Using ALLEXCEPT to Analyze Data
Let’s take an example to understand how to use the ALLEXCEPT function. Suppose you have a dataset that contains sales data for a company. The dataset has three columns: Date, Product, and Sales. You want to analyze the sales data for a specific product, but you also want to ignore the filters applied to the Date column.
To achieve this, you can use the ALLEXCEPT function in the following way:
CALCULATE(SUM(Sales), ALLEXCEPT('Sales Data', Product))
Here, the CALCULATE function is used to calculate the sum of sales data. The ALLEXCEPT function is used to remove filters from the Date column while retaining filters on the Product column.
You can also use the ALLEXCEPT function with multiple columns. For example, if you want to remove filters from both the Date and Product columns but retain filters on another column, you can use the following syntax:
CALCULATE(SUM(Sales), ALLEXCEPT('Sales Data', Product, Region))
Here, the ALLEXCEPT function removes filters from both the Date and Product columns while retaining filters on the Region column.

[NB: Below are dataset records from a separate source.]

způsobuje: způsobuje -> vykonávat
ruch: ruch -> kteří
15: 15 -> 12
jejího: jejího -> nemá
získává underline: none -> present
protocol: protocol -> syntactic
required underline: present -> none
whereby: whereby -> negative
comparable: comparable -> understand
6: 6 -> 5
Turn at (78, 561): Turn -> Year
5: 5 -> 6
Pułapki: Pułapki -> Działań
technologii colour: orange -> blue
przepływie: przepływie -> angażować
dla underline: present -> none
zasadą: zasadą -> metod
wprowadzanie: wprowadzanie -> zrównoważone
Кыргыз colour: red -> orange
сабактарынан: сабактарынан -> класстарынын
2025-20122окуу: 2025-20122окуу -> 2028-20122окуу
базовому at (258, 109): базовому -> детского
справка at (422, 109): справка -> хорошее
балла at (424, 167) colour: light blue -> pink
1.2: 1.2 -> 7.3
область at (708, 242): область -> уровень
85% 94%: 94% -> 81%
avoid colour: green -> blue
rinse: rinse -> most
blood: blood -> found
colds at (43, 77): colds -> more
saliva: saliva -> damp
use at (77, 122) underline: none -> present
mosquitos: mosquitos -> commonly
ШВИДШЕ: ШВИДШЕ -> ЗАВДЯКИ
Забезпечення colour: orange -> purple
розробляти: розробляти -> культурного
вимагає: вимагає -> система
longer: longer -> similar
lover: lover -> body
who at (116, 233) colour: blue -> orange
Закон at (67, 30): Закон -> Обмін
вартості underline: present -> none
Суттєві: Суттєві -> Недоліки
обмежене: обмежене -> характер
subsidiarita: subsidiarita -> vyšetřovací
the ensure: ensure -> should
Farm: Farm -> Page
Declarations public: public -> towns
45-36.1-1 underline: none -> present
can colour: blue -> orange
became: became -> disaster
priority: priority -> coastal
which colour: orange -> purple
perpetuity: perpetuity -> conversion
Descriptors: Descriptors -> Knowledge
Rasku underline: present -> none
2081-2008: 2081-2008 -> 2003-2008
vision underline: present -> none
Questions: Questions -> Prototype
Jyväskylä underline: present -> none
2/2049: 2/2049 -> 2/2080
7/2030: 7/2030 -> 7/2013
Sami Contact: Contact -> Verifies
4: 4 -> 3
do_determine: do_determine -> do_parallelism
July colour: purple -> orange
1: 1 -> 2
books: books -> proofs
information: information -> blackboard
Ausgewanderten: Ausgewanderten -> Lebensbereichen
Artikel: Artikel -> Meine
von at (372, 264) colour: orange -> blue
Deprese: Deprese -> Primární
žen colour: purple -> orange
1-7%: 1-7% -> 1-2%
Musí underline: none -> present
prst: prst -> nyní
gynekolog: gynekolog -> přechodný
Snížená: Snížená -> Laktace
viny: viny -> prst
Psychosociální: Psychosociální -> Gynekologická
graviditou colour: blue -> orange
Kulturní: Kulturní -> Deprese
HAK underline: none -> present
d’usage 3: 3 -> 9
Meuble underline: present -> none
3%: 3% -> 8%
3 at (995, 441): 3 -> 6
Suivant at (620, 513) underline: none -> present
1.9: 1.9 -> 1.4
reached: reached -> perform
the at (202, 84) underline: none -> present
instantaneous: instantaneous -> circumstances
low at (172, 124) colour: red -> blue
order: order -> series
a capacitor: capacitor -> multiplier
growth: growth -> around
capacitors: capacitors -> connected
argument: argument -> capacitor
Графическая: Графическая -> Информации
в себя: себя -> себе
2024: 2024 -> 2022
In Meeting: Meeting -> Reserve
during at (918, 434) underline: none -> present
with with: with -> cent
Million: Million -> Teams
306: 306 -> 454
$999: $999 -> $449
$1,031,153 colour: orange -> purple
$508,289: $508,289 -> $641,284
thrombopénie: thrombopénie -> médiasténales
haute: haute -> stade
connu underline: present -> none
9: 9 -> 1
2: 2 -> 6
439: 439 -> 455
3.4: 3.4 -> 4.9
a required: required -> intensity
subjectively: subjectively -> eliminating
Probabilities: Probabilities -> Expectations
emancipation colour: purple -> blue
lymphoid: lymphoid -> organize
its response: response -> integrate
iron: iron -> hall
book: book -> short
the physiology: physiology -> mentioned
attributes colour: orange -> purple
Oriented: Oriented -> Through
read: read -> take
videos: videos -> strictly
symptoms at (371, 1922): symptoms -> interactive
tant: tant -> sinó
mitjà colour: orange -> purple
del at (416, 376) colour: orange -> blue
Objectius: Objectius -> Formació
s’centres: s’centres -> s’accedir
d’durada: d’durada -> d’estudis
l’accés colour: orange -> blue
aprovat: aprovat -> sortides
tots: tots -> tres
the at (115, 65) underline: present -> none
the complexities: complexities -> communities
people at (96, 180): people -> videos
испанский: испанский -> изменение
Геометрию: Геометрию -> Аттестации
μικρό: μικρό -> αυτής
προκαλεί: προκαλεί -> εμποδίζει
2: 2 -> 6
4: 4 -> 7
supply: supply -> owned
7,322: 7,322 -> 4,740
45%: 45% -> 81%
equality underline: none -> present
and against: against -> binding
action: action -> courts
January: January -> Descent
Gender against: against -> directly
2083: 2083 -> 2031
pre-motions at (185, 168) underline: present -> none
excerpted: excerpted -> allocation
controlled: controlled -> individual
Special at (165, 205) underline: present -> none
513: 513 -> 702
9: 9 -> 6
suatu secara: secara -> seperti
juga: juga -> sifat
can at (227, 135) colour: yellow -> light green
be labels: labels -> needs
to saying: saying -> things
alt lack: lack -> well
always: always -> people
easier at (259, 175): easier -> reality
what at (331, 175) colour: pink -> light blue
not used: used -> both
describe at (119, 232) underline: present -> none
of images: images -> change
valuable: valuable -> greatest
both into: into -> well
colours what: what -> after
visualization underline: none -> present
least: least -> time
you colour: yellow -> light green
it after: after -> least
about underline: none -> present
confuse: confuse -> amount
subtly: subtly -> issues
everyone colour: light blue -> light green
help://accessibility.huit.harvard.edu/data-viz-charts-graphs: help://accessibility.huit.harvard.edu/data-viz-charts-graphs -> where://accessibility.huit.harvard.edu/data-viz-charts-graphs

Benefits of Using ALLEXCEPT
The ALLEXCEPT function offers several benefits when working with large datasets that contain multiple columns. Some of the benefits include:
Improved Data Analysis
By using the ALLEXCEPT function, you can remove filters from a table or column while still retaining selected filters from other columns. This makes it easier to analyze data based on specific criteria, without being affected by other filters.
Time-Saving
When working with large datasets, it can be time-consuming to manually remove filters from each column. By using the ALLEXCEPT function, you can quickly remove filters from the necessary columns in one go, saving you time and effort.
Improved Data Accuracy
The ALLEXCEPT function helps to improve data accuracy by ensuring that selected filters are retained while removing filters from other columns. This ensures that your analysis is based on accurate and relevant data.
The ALLEXCEPT function is a powerful DAX function that can be used to remove filters from a table or column while retaining filters on other columns. This function is particularly useful when you want to analyze data based on specific criteria while ignoring filter selections made in other columns. By using ALLEXCEPT, you can improve data accuracy, save time, and enhance your data analysis capabilities.